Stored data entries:
####################
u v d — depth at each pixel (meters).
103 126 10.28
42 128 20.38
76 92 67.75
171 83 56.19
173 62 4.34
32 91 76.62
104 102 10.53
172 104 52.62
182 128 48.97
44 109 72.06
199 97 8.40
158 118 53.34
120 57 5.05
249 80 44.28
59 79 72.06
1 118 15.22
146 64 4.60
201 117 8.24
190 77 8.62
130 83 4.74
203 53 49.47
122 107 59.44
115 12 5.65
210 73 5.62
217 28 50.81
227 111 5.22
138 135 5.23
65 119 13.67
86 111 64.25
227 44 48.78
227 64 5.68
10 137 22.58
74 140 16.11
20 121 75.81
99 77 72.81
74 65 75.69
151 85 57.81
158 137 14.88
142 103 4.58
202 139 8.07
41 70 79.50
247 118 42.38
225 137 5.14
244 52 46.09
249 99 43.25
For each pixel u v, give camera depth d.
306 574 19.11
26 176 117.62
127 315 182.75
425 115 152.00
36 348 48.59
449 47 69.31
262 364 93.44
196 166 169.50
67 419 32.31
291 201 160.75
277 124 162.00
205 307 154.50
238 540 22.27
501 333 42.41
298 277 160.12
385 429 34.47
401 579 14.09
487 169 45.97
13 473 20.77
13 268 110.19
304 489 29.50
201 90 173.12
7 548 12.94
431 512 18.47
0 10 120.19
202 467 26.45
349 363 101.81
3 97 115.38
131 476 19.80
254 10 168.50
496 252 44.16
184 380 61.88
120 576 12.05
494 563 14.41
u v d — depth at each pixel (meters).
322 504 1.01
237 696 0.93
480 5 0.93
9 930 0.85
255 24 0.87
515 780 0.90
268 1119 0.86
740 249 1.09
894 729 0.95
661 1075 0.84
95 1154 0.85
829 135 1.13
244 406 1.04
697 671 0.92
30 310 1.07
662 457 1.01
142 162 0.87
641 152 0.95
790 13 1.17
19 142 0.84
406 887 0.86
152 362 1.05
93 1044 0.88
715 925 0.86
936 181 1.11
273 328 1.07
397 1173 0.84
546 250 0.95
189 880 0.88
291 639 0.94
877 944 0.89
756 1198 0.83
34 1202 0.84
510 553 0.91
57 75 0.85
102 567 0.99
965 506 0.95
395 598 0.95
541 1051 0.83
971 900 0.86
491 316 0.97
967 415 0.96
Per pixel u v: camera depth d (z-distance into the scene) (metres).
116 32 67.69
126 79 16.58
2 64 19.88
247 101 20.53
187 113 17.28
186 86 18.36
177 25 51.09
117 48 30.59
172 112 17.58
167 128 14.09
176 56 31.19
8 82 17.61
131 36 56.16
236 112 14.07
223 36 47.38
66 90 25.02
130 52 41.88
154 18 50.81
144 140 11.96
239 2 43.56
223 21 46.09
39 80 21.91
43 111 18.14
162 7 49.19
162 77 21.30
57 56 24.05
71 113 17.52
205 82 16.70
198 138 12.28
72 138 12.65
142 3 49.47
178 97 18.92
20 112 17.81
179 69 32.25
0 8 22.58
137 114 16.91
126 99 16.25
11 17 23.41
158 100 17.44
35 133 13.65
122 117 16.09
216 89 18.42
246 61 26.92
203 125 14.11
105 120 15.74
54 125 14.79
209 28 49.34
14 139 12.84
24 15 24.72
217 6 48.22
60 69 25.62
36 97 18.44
####################
— THE TASK —
Would you report every line of the entries above containing the word "depth"?

— ANSWER TO THIS PROBLEM —
u v d — depth at each pixel (meters).
For each pixel u v, give camera depth d.
u v d — depth at each pixel (meters).
Per pixel u v: camera depth d (z-distance into the scene) (metres).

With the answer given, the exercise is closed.